I am disappointed. For someone who is going to issue a $60,000.00 check I just thought you would want to help me with the screenplay. I would be willing to give you 25% of the check if you help me with some issues I am having with it.
1) Michael Kennedy - Is the fact that he is a rampant homosexual an issue?
2) Are all those graphic high detailed gay sex scenes in the script that you read and said that you loved too hardcore?
3) Should I take the dog with superpowers out of a few of those scenes? Maybe have it drive the Gang-Bang Van? (this is in reference to earlier emails about the dog driving)
4) Robots? I'm on the fence about this one.
So, help me out with this Jam and 25% of the check is yours. You said you read the script and loved it, actually for the last few emails you have mentioned that you loved my screenplay a lot, and I mean A LOT!
You wanna help me out here.
Please don't send back a nasty email - I'm serious Jam.
Then I thought about what would piss him off more.
Oh...you are homosexual. I get it now. That is why you like my screenplay. Yes? You are a gay man. Well then I will leave all that stuff in and not change a thing.Would you like me to send you a photograph of my penis?

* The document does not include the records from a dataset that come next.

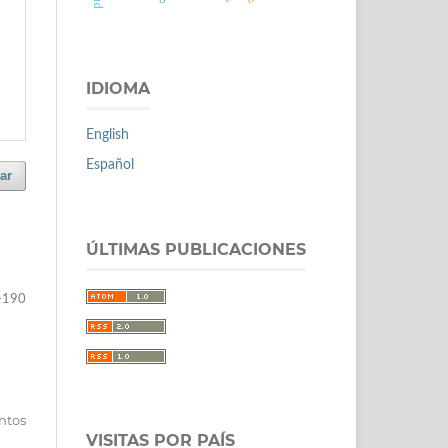
IDIOMA
English
Español
ar
ÚLTIMAS PUBLICACIONES
-190
entos
VISITAS POR PAÍS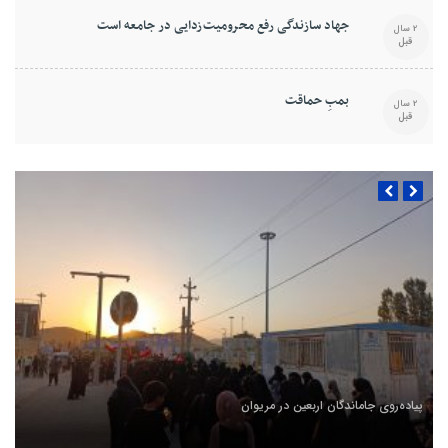
جهاد سازندگی رفع محرومیت‌زدایی در جامعه است
2 سال
قبل
بمبِ حماقت
2 سال
قبل
پیاده‌روی جاماندگان اربعین در مریوان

You know what? I didn't even wait for a response I just sent it. (Not an actual picture of my penis - I just googled "Penis" and found this image)
Here it is Jam.
My penis is bigger than a camel, I'm kidding that's just a packet of camel cigarettes. Do you have camels in Ghana? Or is it mostly genocide and tribal warfare? My condolences.
Do you think Kofi Annan, the 7th Secretary-General of the United Nations and Ghanian national would like my screenplay? Could you give it to him?
Can you send me a picture of your penis beside a copy of todays newspaper?
Well Jam Scott! Ball. Your Court!
I got this anonymous post this morning, twice. I think we know who it is given the sloppy grammar. Nice try Jam!